> **WHAT YOU NEED TO DO**: Within the records below, filter for lines carrying the word "linejoin" and copy them.

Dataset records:
☆ ☆ ☆ ☆ ☆ ☆ ☆

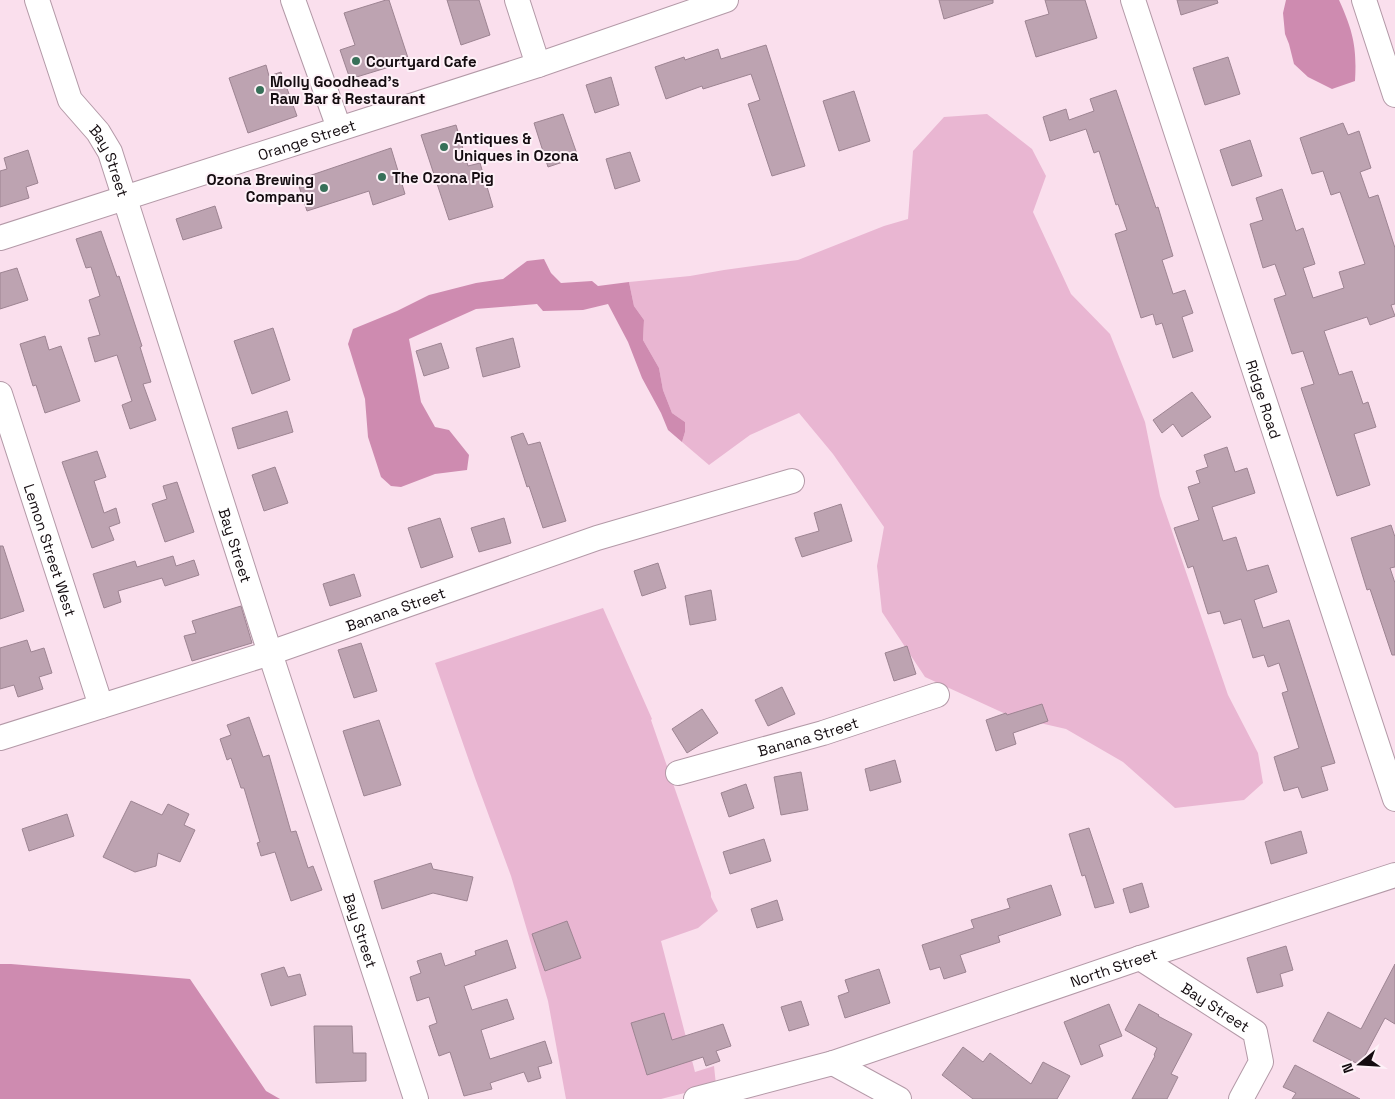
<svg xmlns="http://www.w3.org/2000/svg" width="1395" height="1099" font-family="'Space Grotesk',sans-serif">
  <rect width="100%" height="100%" fill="#fadfed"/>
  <path fill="#e9b6d2" d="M987 114 1032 149 1046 176 1033 212 1071 294 1110 334 1145 422 1160 496 1228 695 1258 753 1263 783 1244 800 1175 808 1123 762 1066 729 1010 716 925 677 882 612 877 566 884 527 833 454 799 413 750 435 709 465 682 442 685 432V422L672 413 663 390 659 368 643 340 644 320 634 306 629 282 690 276 724 270 798 260 884 226 908 219 913 151 944 117Z
    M603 608 652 719 651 720 711 893V897L718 911 698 928 661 941 695 1072 714 1066 716 1085 661 1099H566L548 1001 511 876 475 778 435 663Z"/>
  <path fill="#ce8bb0" d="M1286 0H1339C1353 31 1357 47 1355 81L1332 89 1308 77 1294 64 1289 44 1285 34 1283 13Z
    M544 259 551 273 561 283 592 281 598 286 629 282 634 306 644 320 643 340 659 368 663 390 672 413 685 422V432L682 442 668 430 661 413 642 378 628 342 608 304 583 310 543 311 537 304 476 309 409 339 421 402 435 427 449 430 469 455 467 470 435 474 401 487 391 486 381 477 368 437 365 399 348 344 353 329 397 311 429 295 476 283 503 279 527 261Z
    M0 964H11L190 979 266 1091 280 1099H0Z"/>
  <path fill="#bda3b1" stroke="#9d8492" d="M386 0H389L409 61 350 79 340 50 355 45 344 13Z
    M447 0H479L490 35 461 45Z
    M939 0H993V3L944 19Z
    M1045 0H1085L1097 38 1036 57 1025 21 1049 14Z
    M1177 0H1217L1218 3 1181 15Z
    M766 45 805 166 772 176 748 104 760 100 751 74 703 89 702 86 666 99 655 67 684 57 685 60 718 49 721 59Z
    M1228 57 1240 94 1205 105 1193 68Z
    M266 65 269 76 281 72 297 116 248 133 229 78Z
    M611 77 619 105 595 113 586 85Z
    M1116 90 1156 208 1158 207 1173 256 1162 260 1173 294 1185 290 1193 313 1182 317 1193 351 1173 358 1162 323 1156 325 1153 314 1141 318 1115 234 1127 230 1118 204 1116 205 1099 151 1094 153 1086 129 1050 141 1043 117 1066 109 1069 120 1094 111 1090 99Z
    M854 91 870 141 839 151 823 101Z
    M563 114 578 157 548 167 534 123Z
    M1343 123 1348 135 1359 131 1371 168 1360 172 1369 198 1378 195 1395 248V304L1391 305 1395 316 1370 325 1367 317 1324 331 1339 375 1352 371 1363 404 1368 402 1376 427 1354 434 1370 485 1337 496 1301 388 1314 384 1303 351 1292 354 1274 299 1286 295 1275 264 1263 268 1250 224 1263 220 1256 198 1282 189 1296 231 1303 228 1315 264 1303 268 1313 298 1344 288 1339 272 1365 264 1340 192 1331 195 1323 171 1312 174 1300 138Z
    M456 125 468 166 480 163 493 207 449 220 421 135Z
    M1250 140 1262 176 1232 186 1220 150Z
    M391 148 405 194 373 205 369 191 307 211 297 180Z
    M28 150 38 183 26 187 29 198 0 207V171L7 169 4 158Z
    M630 152 640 181 615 189 606 159Z
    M215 206 222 228 183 240 176 219Z
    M101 231 117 277 119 276 142 346 140 347 151 382 143 384 156 420 130 429 122 405 132 401 117 355 95 362 88 338 100 335 89 300 100 296 91 267 86 268 76 239Z
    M17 268 28 300 0 309V273Z
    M273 328 290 380 252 394 234 341Z
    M45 336 49 350 61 346 80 401 45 413 36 385 33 386 20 344Z
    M513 338 520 367 483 377 476 348Z
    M441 343 449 368 424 376 416 351Z
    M1192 392 1211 417 1182 437 1173 424 1162 433 1153 420Z
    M287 411 293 432 238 449 232 428Z
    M523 433 528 445 540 442 566 521 543 528 529 486 527 487 511 437Z
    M1227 447 1235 472 1247 468 1255 493 1212 507 1223 541 1236 537 1247 571 1268 565 1277 592 1254 600 1263 628 1289 620 1335 763 1321 767 1328 790 1302 798 1298 787 1284 791 1274 757 1299 748 1282 693 1288 691 1279 663 1268 667 1264 655 1253 658 1241 619 1224 624 1220 611 1208 614 1193 566 1188 568 1174 528 1199 520 1188 487 1200 483 1196 471 1208 467 1204 455Z
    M97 451 106 477 94 481 104 513 116 508 120 523 109 527 114 540 92 548 62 462Z
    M275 467 288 503 264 511 252 475Z
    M177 482 194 532 165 542 152 504 167 499 163 486Z
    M841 504 852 541 802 557 795 538 819 531 814 513Z
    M440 518 453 557 421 568 408 528Z
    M504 518 511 543 479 552 471 528Z
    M1391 525 1395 537V567L1390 568 1395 583V655H1392L1370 589 1367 590 1351 538Z
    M0 546H3L24 611 0 619Z
    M173 556 176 566 194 560 199 575 165 586 162 578 118 591 121 602 104 608 93 574 135 561 137 567Z
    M658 563 666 588 642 596 634 571Z
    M354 574 361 596 330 606 323 584Z
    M711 590 716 620 690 625 685 596Z
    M241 606 252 643 192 661 184 636 196 633 192 621Z
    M27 640 31 652 44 648 52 673 39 677 43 689 18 697 14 685 0 689V648Z
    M361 643 377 691 354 698 338 650Z
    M907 646 916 674 894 681 885 653Z
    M782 687 795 714 768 726 755 700Z
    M1042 704 1048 721 1013 733 1016 744 996 751 986 720 1006 713 1007 715Z
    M702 709 718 733 687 753 672 729Z
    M249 717 263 757 269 755 291 832 296 831 308 868 313 866 322 890 291 901 275 852 261 856 257 843 260 842 244 788H241L231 758 227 760 220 739 231 735 227 725Z
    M379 720 401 785 364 796 343 731Z
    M895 760 901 782 870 791 865 769Z
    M801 772 808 810 781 815 774 777Z
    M746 784 754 808 729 817 721 793Z
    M131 801 162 815 168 804 189 814 184 825 195 830 180 862 158 853 156 866 135 872 103 857Z
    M67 814 74 836 29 851 22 829Z
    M1089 828 1114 903 1095 908 1085 875 1082 876 1069 834Z
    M1301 831 1307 853 1271 864 1265 842Z
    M764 839 771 861 730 874 723 852Z
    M431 863 433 869 473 877 467 901 433 893 382 909 374 881Z
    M1142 883 1149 907 1130 913 1123 889Z
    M1051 885 1061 915 998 936 1000 942 960 955 966 972 944 979 940 967 930 970 922 945 974 928 971 920 1010 908 1007 899Z
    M777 900 783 920 757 928 751 909Z
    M567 921 581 958 545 971 532 934Z
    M507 940 516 968 464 986 472 1010 507 999 514 1019 481 1030 490 1059 545 1041 552 1063 538 1067 541 1078 528 1082 524 1072 490 1083 492 1089 464 1096 450 1052 439 1056 429 1026 437 1023 429 997 417 1001 410 977 421 973 417 961 441 953 445 966 476 955 475 951Z
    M1286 946 1293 970 1280 974 1283 986 1257 993 1247 958Z
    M1395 964V1024L1385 1018 1360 1065 1313 1041 1328 1012 1361 1029Z
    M284 967 288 977 300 974 306 995 271 1006 261 974Z
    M879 969 890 1003 845 1018 838 996 849 992 845 980Z
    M801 1001 809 1025 789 1031 781 1007Z
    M1109 1004 1122 1036 1099 1045 1103 1056 1081 1065 1064 1022Z
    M1139 1004 1159 1015 1158 1016 1192 1034 1171 1074 1178 1077 1167 1099H1132L1155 1056 1154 1055 1157 1048 1125 1030Z
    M664 1013 672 1040 723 1024 731 1046 716 1051 720 1061 706 1066 703 1057 647 1075 631 1023Z
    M314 1026H352L353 1053H366V1081L316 1083Z
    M963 1047 983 1062 990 1053 1031 1084 1043 1062 1070 1076 1057 1099H973L942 1075Z
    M1295 1065 1360 1099H1292L1296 1093 1283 1087Z"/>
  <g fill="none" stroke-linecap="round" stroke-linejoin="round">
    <g stroke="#b399a7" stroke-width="26">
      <g id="minor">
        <path id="s1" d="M37 0 70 100 98 132 110 152 270 653 416 1099"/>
        <path d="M293 0 339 128"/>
        <path d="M517 0 538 65"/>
        <path id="s2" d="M1133 0 1395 799"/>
        <path d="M1364 0 1395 95"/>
        <path id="s3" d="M0 238 538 65 726 0"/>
        <path id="s4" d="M0 394 101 706"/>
        <path id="s5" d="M0 738 270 653 597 538 792 481"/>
        <path id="s6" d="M678 773 823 733 937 695"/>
        <path id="s7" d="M1140 958 1255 1032 1261 1062 1241 1099"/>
        <path d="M833 1063 899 1099"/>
        <path id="s8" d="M696 1099 833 1063 1140 958 1395 875"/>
      </g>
    </g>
    <use href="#minor" stroke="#fff" stroke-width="24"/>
  </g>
  <g fill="#377059" stroke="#fdf1f7" stroke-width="2">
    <circle cx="356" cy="61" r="5"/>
    <circle cx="260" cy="90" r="5"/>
    <circle cx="444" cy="147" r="5"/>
    <circle cx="382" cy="177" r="5"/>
    <circle cx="324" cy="188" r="5"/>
  </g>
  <g text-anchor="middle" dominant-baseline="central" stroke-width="4" stroke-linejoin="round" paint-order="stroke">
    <g font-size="15" font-weight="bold" fill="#140c10" stroke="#fdf1f7" text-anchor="start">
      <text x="366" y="61">Courtyard Cafe</text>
      <text x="270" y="81">Molly Goodhead's<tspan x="270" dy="17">Raw Bar &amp; Restaurant</tspan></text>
      <text x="454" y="138">Antiques &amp;<tspan x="454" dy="17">Uniques in Ozona</tspan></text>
      <text x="392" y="177">The Ozona Pig</text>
      <text x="314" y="179" text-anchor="end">Ozona Brewing<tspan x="314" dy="17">Company</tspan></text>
    </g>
    <g font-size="15" fill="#140c10" stroke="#fdf1f7">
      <text stroke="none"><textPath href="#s3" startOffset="322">Orange Street</textPath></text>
      <text stroke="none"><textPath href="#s1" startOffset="179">Bay Street</textPath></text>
      <text stroke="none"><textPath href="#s2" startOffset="420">Ridge Road</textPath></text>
      <text stroke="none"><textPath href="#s1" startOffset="584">Bay Street</textPath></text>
      <text stroke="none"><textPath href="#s4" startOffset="164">Lemon Street West</textPath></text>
      <text stroke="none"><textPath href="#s5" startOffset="416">Banana Street</textPath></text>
      <text stroke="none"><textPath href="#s6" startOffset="135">Banana Street</textPath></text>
      <text stroke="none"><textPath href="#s1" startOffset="989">Bay Street</textPath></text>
      <text stroke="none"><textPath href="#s8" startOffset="438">North Street</textPath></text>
      <text stroke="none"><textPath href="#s7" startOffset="90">Bay Street</textPath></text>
    </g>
  </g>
  <g transform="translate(1360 1064) rotate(252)" stroke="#fdf1f7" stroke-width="4" paint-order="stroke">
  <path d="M0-4L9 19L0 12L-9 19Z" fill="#140c10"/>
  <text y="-8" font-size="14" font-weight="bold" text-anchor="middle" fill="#140c10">N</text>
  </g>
</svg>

☆ ☆ ☆ ☆ ☆ ☆ ☆

> **RESULT OF THIS EXERCISE**:
  <g fill="none" stroke-linecap="round" stroke-linejoin="round">
  <g text-anchor="middle" dominant-baseline="central" stroke-width="4" stroke-linejoin="round" paint-order="stroke">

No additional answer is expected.